What the exercise asks:
Reproduce exactly, and only, the lines running from the start of the entries below to the line containing "of lung squamous".

Supplied records:
-----

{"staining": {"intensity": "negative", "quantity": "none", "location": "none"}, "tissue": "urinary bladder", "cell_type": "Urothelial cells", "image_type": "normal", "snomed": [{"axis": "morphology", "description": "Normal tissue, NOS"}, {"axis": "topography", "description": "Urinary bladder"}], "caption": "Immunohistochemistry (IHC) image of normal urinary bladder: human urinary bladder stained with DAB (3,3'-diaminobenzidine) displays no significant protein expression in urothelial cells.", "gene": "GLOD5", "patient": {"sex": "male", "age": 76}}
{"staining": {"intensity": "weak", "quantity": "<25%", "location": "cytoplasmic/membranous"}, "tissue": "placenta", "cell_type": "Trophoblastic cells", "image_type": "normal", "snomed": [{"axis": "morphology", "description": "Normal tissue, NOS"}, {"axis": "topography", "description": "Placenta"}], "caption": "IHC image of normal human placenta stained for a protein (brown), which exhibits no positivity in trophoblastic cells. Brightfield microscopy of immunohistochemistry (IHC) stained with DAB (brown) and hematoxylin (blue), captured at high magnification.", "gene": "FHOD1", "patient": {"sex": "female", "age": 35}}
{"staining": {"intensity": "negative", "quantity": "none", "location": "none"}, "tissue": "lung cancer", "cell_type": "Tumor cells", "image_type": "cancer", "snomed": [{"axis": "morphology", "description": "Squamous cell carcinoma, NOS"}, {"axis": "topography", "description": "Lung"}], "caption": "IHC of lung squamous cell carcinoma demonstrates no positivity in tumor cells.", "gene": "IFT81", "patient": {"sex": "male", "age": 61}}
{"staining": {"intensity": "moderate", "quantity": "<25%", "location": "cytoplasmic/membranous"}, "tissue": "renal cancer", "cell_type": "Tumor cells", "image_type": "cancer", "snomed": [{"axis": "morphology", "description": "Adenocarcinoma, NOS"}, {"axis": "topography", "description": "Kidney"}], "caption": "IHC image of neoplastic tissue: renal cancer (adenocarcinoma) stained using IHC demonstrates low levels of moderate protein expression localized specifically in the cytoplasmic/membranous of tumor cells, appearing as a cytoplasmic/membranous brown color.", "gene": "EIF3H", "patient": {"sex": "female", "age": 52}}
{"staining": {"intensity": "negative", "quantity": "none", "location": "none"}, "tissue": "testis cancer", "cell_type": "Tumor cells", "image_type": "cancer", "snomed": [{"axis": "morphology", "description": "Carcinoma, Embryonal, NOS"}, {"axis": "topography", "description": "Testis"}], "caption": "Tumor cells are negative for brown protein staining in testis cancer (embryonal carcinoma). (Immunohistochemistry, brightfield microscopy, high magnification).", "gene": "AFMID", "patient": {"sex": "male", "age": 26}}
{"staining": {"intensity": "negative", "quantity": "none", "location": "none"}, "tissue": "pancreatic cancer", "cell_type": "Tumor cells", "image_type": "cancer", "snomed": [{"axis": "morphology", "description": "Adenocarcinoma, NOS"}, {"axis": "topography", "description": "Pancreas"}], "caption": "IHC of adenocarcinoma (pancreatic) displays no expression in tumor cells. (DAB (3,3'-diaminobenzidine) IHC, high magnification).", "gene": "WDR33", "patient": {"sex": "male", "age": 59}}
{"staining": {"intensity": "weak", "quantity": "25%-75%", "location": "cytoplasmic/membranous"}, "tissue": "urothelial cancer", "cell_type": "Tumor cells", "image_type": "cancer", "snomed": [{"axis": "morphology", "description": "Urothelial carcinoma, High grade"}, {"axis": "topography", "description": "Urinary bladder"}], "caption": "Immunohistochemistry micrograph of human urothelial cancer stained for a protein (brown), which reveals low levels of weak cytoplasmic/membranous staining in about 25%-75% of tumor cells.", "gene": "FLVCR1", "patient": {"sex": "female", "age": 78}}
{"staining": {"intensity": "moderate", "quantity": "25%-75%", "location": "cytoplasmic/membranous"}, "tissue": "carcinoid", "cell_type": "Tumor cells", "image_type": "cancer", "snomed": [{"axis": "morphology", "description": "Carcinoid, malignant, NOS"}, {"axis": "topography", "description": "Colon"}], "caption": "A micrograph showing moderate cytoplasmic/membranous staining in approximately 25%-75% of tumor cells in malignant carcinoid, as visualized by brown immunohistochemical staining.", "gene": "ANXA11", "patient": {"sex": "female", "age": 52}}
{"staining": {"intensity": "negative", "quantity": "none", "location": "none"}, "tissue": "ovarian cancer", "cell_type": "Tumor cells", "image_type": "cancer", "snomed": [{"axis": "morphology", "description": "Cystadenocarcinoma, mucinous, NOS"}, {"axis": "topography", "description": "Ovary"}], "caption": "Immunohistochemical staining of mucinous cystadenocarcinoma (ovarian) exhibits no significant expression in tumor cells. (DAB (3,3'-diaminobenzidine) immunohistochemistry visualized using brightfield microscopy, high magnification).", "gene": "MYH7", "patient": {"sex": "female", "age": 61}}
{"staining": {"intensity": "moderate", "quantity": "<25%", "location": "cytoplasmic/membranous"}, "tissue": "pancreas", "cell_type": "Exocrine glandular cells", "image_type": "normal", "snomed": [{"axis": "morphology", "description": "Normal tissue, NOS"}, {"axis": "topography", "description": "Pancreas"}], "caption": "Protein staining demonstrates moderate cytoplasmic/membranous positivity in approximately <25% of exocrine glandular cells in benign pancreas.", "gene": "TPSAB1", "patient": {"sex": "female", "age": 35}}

-----

Response to this task:
{"staining": {"intensity": "negative", "quantity": "none", "location": "none"}, "tissue": "urinary bladder", "cell_type": "Urothelial cells", "image_type": "normal", "snomed": [{"axis": "morphology", "description": "Normal tissue, NOS"}, {"axis": "topography", "description": "Urinary bladder"}], "caption": "Immunohistochemistry (IHC) image of normal urinary bladder: human urinary bladder stained with DAB (3,3'-diaminobenzidine) displays no significant protein expression in urothelial cells.", "gene": "GLOD5", "patient": {"sex": "male", "age": 76}}
{"staining": {"intensity": "weak", "quantity": "<25%", "location": "cytoplasmic/membranous"}, "tissue": "placenta", "cell_type": "Trophoblastic cells", "image_type": "normal", "snomed": [{"axis": "morphology", "description": "Normal tissue, NOS"}, {"axis": "topography", "description": "Placenta"}], "caption": "IHC image of normal human placenta stained for a protein (brown), which exhibits no positivity in trophoblastic cells. Brightfield microscopy of immunohistochemistry (IHC) stained with DAB (brown) and hematoxylin (blue), captured at high magnification.", "gene": "FHOD1", "patient": {"sex": "female", "age": 35}}
{"staining": {"intensity": "negative", "quantity": "none", "location": "none"}, "tissue": "lung cancer", "cell_type": "Tumor cells", "image_type": "cancer", "snomed": [{"axis": "morphology", "description": "Squamous cell carcinoma, NOS"}, {"axis": "topography", "description": "Lung"}], "caption": "IHC of lung squamous cell carcinoma demonstrates no positivity in tumor cells.", "gene": "IFT81", "patient": {"sex": "male", "age": 61}}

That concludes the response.